Para el segundo mes ya dominábamos las reglas básicas e incluso empezaron los “cierres” y una que otra jugada elaborada donde –de manera intencional- se “ahorcaron” mulas y se ganaron partidas con trabajo en equipo. Las confusiones iniciales parecieron desaparecer y el grupo empezó a tomar un buen nivel de juego.

Pero justo antes de la gran partida, las personalidades emergieron violentamente. Se hizo la “sopa” y cada jugador acomodó sus fichas frente a él. Los agachados intentaron una “movida” más allá de las reglas, tratando de salir con una ficha diferente a la mula de seises y pensando que podían tirar consecutivamente sin parar. Para sorpresa del equipo, el caos privó y nuevamente hubo que regresar a las reglas iniciales.

Durante el tercer mes, reforzamos las reglas y nos dimos a la tarea de practicar sin cesar. Nos convertimos en unos jugadores expertos, con capacidad de contar rápidamente los puntos de las fichas y realizar inferencias sobre las (fichas) no tiradas.

El día de la partida, emergieron nuevamente las personalidades, pero esta vez sin violentar las reglas.
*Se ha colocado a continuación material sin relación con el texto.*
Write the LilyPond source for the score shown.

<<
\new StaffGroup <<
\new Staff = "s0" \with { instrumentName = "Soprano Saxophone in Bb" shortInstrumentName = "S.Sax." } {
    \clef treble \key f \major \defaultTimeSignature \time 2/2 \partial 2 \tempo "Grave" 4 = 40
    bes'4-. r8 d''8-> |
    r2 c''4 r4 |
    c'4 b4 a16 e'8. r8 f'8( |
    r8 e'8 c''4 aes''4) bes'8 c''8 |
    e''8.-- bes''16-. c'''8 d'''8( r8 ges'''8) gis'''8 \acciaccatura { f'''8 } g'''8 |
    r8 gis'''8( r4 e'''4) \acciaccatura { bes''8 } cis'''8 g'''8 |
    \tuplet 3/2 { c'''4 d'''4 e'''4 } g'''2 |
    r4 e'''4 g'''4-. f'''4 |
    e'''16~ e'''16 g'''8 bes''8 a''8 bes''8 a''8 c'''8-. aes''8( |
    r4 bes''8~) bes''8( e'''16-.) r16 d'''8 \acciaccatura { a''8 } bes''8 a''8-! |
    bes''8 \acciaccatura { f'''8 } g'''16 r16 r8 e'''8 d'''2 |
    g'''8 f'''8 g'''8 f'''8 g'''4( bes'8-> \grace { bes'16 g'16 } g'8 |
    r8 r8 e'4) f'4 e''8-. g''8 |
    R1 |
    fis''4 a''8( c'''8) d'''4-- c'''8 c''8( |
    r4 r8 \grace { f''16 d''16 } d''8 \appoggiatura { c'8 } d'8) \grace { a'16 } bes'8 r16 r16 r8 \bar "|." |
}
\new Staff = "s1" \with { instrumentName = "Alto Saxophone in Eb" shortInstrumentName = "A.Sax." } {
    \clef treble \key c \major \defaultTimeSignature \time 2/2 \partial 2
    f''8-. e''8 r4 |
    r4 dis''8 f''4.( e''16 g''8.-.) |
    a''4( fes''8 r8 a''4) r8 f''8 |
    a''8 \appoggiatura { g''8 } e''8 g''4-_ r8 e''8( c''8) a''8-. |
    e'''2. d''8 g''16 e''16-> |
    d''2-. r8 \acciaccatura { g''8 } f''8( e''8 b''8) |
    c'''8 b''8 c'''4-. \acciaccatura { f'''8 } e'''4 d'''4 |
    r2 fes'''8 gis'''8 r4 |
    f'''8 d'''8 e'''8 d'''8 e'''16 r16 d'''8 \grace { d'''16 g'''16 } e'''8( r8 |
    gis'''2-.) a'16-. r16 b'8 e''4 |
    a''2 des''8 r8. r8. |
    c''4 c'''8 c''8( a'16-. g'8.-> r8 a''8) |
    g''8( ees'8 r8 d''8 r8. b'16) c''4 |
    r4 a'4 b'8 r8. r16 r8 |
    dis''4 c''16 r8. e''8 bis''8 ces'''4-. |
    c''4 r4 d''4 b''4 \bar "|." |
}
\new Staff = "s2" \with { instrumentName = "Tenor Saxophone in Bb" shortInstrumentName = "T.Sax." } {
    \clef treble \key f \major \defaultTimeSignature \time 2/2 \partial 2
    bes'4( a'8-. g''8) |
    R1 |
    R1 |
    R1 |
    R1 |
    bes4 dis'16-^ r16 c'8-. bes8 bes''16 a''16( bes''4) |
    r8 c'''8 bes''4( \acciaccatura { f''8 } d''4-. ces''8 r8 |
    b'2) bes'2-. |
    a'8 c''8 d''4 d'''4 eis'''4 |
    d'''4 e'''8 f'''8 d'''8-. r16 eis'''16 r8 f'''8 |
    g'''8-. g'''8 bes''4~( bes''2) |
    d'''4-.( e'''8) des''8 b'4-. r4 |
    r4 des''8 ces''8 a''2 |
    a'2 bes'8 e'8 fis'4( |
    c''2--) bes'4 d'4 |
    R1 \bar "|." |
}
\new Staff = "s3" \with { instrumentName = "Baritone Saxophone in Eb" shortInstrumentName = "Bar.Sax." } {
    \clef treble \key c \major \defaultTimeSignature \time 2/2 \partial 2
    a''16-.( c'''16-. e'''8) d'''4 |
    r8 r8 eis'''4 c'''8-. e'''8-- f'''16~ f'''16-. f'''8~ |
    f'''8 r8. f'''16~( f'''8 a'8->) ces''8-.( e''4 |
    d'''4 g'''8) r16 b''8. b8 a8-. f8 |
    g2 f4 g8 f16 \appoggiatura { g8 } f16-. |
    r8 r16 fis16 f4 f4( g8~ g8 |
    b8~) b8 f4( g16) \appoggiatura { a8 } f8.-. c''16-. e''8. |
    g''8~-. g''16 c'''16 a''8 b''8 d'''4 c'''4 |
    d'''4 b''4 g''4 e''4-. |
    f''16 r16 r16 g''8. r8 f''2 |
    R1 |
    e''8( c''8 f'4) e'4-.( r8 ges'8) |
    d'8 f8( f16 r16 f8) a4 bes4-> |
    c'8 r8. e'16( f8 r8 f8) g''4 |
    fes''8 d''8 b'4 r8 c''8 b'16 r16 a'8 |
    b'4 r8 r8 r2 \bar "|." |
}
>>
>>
Los clásicos buscaron el trabajo en equipo y la conciliación, esgrimiendo los mejores argumentos que encontraron. Los agachados, con una validez incuestionable, engañaron y sorprendieron. La mano ha durado varias horas y todavía no se tira la última ficha.Aparentemente hay algunas mulas “ahorcadas”, pero no sabemos todavía de quiénes son. Ha sido extenuante el esfuerzo y ya han tenido que haber un par de amonestaciones por intentar hacer “señas”. Afortunadamente, ha privado la cordialidad que en momentos parecía desaparecer. Los clásicos critican a los agachados, y viceversa.No hay estadísticas tampoco en estos casos y -a diferencia del dominó- me parece que la oportunidad de vencer es igualmente probable. Sobretodo, es claro que podemos acercarnos a la solución con enfoques diferentes y no hay manera de saber cuál es la más efectiva y mucho menos cuál la más noble.Me parece, además, que el aprendizaje de todos los integrantes del grupo ha sido invaluable y aún si Juanito “se va” con la mula de treses, cada instante que he pasado en este proyecto ha valido la pena. Soy jugador clásico en el dominó y también en los proyectos de trabajo. Pero puedo reconocer -sin chistar- cuándo es que un agachado ha jugado mejor que yo.